Monday, February 9, 2009

S.W.O.T


“You are intelligent, and are able to judge people critically. As a result you draw danger to yourself.” (Lao Tzu to Confucius, paraphrased)

Of the many things discussed in today’s lesson Klinghammer’s Strength, Weaknesses, Opportunities, Threat (SWOT) struck me as the freshest and most relevant point of learning. I observe that we are generally well trained to evaluate things for their Strengths and Weaknesses. However, the dimensions of Opportunity and Threat are something often neglected. A lot of intelligent people with brilliant ideas do not succeed in getting their projects off the ground because of this very real problem.

Opportunity: No matter how viable a project is, without a thorough exploration of the opportunities it presents, one will likely miss ways in which the project could be fully exploited for maximum productivity. Application is always a problem in risk-adverse Singapore. In my experience it is rather annoying, if not demoralising, that whenever I propose a new idea, the first thing that comes out from majority of Singaporeans I speak to is “it can’t be done” or “that’s idealistic.” So much for the entrepreneurial spirit that the government is now desperately trying to instil and encourage.

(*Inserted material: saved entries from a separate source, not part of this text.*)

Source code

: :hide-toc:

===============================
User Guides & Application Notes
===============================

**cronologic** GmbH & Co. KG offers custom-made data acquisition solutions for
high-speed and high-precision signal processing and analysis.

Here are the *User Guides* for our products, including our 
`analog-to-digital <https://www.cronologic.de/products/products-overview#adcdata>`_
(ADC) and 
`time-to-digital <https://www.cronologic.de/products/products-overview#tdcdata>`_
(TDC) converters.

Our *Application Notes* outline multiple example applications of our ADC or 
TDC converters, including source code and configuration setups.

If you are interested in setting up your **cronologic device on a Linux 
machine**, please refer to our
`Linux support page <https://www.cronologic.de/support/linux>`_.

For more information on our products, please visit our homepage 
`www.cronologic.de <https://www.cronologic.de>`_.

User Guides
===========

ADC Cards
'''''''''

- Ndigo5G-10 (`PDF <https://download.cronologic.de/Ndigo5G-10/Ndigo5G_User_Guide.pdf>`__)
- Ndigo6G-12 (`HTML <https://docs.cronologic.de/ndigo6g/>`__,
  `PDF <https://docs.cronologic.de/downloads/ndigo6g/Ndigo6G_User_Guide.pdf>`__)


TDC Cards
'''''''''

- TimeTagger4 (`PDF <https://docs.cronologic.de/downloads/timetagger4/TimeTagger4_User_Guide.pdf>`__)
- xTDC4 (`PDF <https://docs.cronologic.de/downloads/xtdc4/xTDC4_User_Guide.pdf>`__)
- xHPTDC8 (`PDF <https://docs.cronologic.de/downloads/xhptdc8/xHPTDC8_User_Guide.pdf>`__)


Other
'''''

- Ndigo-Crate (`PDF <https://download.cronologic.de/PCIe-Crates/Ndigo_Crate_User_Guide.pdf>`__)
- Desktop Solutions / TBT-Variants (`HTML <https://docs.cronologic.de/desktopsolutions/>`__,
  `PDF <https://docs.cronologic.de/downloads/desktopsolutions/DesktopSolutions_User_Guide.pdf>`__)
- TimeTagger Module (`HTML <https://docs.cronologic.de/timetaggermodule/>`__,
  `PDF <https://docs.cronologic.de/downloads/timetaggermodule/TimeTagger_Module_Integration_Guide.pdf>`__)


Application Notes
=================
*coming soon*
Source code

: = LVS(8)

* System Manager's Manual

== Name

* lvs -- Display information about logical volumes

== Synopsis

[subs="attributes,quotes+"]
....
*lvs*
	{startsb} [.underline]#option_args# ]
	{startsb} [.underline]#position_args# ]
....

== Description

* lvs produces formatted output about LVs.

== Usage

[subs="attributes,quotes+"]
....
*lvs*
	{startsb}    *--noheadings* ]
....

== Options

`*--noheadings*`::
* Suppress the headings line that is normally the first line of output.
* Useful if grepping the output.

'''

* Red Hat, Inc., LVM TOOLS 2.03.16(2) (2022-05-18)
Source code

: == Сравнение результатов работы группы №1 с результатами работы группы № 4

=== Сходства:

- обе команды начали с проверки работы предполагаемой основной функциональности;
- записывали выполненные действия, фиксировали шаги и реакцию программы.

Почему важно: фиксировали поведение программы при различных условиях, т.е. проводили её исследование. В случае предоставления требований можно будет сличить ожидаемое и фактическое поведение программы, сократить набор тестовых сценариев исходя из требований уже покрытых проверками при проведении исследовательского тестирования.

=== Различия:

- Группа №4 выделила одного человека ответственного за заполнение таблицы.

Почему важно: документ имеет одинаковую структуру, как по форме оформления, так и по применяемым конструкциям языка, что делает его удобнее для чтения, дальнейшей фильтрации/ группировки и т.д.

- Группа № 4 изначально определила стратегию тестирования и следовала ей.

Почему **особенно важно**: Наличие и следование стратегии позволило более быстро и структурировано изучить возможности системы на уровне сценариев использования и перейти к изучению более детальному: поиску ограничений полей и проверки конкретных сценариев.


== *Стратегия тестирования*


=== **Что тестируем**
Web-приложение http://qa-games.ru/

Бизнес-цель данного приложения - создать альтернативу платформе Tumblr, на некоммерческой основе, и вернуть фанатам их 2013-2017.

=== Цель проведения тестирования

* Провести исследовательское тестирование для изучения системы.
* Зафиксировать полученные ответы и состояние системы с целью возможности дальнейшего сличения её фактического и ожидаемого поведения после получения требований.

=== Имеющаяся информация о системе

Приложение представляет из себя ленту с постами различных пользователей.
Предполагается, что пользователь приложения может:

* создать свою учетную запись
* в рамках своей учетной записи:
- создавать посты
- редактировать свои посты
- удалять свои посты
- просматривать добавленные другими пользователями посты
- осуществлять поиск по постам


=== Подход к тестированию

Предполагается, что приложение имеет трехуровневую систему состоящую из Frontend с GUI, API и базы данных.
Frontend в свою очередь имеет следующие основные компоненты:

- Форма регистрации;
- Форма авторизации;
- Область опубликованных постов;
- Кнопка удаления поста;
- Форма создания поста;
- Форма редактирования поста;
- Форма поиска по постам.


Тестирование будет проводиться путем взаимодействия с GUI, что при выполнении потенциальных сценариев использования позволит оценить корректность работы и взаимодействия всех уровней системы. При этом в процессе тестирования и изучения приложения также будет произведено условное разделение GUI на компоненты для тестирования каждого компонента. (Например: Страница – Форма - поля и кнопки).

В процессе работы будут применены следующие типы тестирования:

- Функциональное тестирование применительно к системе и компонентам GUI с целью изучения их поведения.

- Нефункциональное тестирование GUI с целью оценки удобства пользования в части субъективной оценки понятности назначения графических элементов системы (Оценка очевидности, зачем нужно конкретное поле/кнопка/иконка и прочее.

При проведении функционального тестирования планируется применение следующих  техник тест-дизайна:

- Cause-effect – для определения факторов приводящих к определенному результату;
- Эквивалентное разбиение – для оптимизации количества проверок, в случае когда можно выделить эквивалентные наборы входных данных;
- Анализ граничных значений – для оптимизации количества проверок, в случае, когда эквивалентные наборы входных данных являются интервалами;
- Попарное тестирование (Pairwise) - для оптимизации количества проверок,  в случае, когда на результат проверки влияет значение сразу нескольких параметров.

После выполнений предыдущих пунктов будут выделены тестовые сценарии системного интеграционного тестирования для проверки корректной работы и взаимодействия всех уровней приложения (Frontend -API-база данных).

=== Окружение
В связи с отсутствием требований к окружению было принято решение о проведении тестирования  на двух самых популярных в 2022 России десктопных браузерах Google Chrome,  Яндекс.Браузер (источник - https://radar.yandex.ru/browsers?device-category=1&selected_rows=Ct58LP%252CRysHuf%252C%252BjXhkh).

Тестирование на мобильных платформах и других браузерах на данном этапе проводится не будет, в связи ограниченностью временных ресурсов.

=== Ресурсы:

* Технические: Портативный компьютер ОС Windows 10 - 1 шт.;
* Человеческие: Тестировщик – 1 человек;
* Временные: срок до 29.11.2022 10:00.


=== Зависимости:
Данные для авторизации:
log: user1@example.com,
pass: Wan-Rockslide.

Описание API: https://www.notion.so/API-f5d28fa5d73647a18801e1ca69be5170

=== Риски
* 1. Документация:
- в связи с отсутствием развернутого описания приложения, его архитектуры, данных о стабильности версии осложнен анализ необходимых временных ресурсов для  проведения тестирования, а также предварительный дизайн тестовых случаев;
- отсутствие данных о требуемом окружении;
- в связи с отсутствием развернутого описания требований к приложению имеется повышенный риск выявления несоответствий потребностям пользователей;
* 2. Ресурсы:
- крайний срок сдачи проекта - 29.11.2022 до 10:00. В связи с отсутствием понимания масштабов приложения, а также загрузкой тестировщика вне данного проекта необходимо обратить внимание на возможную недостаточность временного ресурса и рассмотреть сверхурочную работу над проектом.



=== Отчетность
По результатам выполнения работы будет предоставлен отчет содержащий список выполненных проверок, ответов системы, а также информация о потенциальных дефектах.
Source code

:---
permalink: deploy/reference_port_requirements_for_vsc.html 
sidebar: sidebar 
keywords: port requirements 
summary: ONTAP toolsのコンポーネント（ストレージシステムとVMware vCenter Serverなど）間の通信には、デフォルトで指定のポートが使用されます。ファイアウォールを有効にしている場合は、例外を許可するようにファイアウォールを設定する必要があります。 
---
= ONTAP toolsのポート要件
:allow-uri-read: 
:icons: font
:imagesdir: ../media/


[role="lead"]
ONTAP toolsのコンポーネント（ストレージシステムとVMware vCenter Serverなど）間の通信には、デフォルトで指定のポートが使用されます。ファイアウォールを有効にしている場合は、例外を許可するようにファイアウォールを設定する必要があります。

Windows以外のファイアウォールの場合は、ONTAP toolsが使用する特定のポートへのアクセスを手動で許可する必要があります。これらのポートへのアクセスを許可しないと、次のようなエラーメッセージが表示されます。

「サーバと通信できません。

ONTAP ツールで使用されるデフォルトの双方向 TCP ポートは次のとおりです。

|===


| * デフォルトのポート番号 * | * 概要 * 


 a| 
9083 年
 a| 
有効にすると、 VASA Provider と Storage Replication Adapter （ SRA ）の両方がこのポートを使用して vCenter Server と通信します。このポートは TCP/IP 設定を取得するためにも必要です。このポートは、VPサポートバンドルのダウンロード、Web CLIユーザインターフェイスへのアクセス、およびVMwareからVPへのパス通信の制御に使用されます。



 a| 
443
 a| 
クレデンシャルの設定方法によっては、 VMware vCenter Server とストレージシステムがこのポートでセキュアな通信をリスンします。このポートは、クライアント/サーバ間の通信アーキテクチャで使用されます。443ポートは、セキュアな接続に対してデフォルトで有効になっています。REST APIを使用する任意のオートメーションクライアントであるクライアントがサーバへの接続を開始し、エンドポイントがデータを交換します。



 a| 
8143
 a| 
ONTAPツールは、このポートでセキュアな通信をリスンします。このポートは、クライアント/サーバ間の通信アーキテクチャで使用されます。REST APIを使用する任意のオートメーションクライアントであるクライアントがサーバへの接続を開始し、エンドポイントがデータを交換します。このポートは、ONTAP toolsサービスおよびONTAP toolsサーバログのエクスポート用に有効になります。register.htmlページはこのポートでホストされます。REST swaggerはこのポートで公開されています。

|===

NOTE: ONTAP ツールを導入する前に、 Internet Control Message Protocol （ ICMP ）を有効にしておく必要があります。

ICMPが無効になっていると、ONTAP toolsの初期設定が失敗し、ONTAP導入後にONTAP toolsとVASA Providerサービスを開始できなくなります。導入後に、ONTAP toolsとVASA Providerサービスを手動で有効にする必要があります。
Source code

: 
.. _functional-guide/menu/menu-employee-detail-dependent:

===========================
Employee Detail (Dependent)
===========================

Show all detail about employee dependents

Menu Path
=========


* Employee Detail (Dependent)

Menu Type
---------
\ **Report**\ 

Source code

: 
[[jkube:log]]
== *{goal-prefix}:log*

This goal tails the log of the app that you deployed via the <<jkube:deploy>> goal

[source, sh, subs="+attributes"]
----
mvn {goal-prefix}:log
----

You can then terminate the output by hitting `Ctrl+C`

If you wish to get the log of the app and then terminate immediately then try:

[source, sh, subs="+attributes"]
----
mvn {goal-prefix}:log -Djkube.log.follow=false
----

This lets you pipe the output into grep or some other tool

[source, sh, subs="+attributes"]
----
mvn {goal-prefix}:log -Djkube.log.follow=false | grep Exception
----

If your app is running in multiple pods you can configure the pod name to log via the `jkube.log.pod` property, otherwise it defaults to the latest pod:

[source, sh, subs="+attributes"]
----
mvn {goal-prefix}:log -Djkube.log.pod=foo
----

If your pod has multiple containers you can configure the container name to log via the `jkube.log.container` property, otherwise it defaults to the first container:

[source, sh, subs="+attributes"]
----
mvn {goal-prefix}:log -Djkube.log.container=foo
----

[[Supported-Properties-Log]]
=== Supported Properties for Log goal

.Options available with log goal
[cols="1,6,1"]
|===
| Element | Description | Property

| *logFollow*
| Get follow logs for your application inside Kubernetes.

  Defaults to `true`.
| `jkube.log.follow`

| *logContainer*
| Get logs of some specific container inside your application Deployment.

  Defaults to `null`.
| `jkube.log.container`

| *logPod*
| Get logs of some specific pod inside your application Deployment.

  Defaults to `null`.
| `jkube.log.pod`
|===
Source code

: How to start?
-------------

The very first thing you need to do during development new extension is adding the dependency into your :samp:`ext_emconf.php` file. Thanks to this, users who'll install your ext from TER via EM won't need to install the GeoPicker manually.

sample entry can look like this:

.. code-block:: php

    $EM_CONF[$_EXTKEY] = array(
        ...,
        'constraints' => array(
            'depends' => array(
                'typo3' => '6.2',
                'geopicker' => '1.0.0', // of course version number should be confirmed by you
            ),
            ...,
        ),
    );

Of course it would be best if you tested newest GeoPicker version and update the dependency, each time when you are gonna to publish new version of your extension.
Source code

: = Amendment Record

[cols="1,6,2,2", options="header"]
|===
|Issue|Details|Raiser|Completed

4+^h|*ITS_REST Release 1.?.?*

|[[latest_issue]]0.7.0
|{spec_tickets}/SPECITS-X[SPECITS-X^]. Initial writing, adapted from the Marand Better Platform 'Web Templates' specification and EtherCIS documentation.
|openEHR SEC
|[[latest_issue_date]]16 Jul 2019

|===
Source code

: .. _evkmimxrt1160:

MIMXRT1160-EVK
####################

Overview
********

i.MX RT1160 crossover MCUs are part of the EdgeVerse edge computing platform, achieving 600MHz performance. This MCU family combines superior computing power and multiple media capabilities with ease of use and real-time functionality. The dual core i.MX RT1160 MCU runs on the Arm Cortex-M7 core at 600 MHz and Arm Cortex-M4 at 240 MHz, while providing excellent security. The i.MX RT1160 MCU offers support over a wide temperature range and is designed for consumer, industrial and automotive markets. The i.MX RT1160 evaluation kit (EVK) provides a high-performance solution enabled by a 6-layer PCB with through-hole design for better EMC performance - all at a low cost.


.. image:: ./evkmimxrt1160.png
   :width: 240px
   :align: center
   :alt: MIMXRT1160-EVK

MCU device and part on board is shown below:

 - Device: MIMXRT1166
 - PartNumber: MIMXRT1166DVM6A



Threats: Often when one has a brilliant idea one can fall into the trap of assuming that everyone else will see the logic behind the idea. One can be blinded by political, social and cultural biases that may see the proposal as a threat to their status quo and plenty of people may not want to see the project successful. Even Confucius, being as brilliant as he was, failed to understand how his ideas could have been rejected by his countrymen again and again until his death. Lao Tze, when uttering the quotation above, displayed deeper insight into the nature of men than Confucius in this sense.

Applying my observations to the political situation in Perak [everyone is offering their two sen's worth, so I might as well jump in the bandwagon for posterity's sake] this lesson appears to be something the BN government has learned well—to study a situation and seize the Opportunity. And the Pakatan Rakyat has yet to learn to evaluate seriously the Threats instead of naively resting on its laurel. [To be fair, hindsight is always 20-20.]

It's Chap Goh Mei, and the Lion Dancers are banging away on their drums downstairs. It made me think: how like the BN to open the Chinese New Year so "Ox"-piciously by "steer"-ing the coup-d'tat, "bull"-dozing it's way and "cow"ing the Perakians into submission. Not to mention the cock-and-"bull" stories the four frogs gave. Negaraku: what a sad state of affairs you are in. Sigh!